しかし、懐疑派は直ちに外れ値となったインフレ数値に飛びついた。「10月の家賃/帰属家賃(OER)をゼロ計上したことが主要な問題だ」と、著名なエコノミストOmair Sharif(オマール・シャリフ)氏は指摘した。労働統計局(BLS)が修正しない限り、4月まで前年比CPI数値が人為的に押し下げられると、シャリフ氏は続けた。

「これはまったく許しがたい」と、ウォール・ストリート・ジャーナルのNick Timiraos(ニック・ティミラオス)氏も主張し、「BLSは10月の家賃/OERをゼロと仮定しただけだ…これが良い判断となる世界など存在しない」と続けた。
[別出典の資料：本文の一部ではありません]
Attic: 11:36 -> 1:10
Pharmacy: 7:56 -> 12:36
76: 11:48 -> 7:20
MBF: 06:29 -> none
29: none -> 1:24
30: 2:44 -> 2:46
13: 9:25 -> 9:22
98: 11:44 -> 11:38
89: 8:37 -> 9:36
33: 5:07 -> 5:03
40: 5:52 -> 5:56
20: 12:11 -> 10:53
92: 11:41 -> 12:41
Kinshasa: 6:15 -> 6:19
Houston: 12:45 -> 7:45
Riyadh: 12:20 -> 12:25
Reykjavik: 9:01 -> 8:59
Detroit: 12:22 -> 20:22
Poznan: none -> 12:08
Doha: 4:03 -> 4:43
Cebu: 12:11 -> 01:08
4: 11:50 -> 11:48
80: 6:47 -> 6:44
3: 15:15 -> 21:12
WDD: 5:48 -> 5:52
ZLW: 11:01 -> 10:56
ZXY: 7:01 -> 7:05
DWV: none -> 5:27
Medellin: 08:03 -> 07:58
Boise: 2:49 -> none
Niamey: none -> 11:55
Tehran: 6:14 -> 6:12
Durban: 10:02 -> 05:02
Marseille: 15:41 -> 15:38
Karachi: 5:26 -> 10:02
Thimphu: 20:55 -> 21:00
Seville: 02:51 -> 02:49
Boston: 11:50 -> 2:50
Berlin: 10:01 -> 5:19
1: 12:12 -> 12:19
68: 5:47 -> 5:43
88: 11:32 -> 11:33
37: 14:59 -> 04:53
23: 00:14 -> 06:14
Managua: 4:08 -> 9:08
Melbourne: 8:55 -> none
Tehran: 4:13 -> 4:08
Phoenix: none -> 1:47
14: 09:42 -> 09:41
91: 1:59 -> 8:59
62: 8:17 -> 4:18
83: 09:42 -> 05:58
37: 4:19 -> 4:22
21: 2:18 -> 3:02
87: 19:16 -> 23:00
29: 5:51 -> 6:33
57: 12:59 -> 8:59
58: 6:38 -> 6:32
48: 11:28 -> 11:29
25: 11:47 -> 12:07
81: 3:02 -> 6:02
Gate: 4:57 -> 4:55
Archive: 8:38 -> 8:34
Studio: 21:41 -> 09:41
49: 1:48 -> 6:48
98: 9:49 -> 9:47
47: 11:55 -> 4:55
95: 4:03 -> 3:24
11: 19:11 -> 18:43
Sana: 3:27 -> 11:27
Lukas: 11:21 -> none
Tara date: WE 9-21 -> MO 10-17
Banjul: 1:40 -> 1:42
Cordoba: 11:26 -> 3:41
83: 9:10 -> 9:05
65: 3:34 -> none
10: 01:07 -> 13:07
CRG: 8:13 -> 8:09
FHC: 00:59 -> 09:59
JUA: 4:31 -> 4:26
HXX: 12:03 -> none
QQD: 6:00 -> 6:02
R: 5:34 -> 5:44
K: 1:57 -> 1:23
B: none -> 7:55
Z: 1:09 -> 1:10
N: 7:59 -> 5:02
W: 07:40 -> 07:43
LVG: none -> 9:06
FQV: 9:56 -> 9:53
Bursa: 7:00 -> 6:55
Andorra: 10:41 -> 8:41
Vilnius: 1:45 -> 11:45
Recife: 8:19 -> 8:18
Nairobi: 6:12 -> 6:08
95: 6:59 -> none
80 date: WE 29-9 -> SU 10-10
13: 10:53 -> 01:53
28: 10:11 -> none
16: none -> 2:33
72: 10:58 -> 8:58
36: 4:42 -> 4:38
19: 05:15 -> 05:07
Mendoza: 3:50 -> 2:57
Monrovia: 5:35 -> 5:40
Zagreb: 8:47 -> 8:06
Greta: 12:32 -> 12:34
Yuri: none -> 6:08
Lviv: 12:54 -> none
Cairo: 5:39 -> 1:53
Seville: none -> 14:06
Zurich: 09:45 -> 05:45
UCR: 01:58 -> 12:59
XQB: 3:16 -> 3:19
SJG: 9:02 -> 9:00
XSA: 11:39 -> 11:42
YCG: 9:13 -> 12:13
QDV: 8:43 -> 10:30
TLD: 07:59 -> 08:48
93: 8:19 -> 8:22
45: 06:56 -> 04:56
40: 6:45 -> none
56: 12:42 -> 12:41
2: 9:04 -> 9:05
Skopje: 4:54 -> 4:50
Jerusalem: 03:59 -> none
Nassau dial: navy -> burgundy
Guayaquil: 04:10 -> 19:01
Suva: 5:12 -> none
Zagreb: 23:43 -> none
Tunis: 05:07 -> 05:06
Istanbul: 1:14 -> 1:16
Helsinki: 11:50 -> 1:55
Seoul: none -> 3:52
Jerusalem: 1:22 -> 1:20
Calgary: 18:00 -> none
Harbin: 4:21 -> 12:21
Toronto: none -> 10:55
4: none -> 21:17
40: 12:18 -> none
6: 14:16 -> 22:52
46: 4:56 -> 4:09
現時点では、市場は懐疑派の見解に同意しているようで、1月の利下げ確率はそれまでの24%という低い数字のままで動いていない。

BTCはレンジ相場、ETHはヘッジ傾向

暗号資産オプション市場のトレーダーは、見込みを調整しているようだ。ウィンターミュート(Wintermute)のデータによると、ビットコインとイーサリアム(ETH)では、相反するセンチメントが示されている。

ビットコインオプションの動向はレンジ相場観を示唆しており、トレーダーは8万5000ドル割れの下方保護を売却し続け、10万ドル超の上方エクスポージャーを抑制している。

この動きは、「支持線維持への確信と、短期的な持続的ブレイクアウトへの期待が限定的であることを示唆している」と、ウィンターミュートのOTC取引デスクはレポートで主張した。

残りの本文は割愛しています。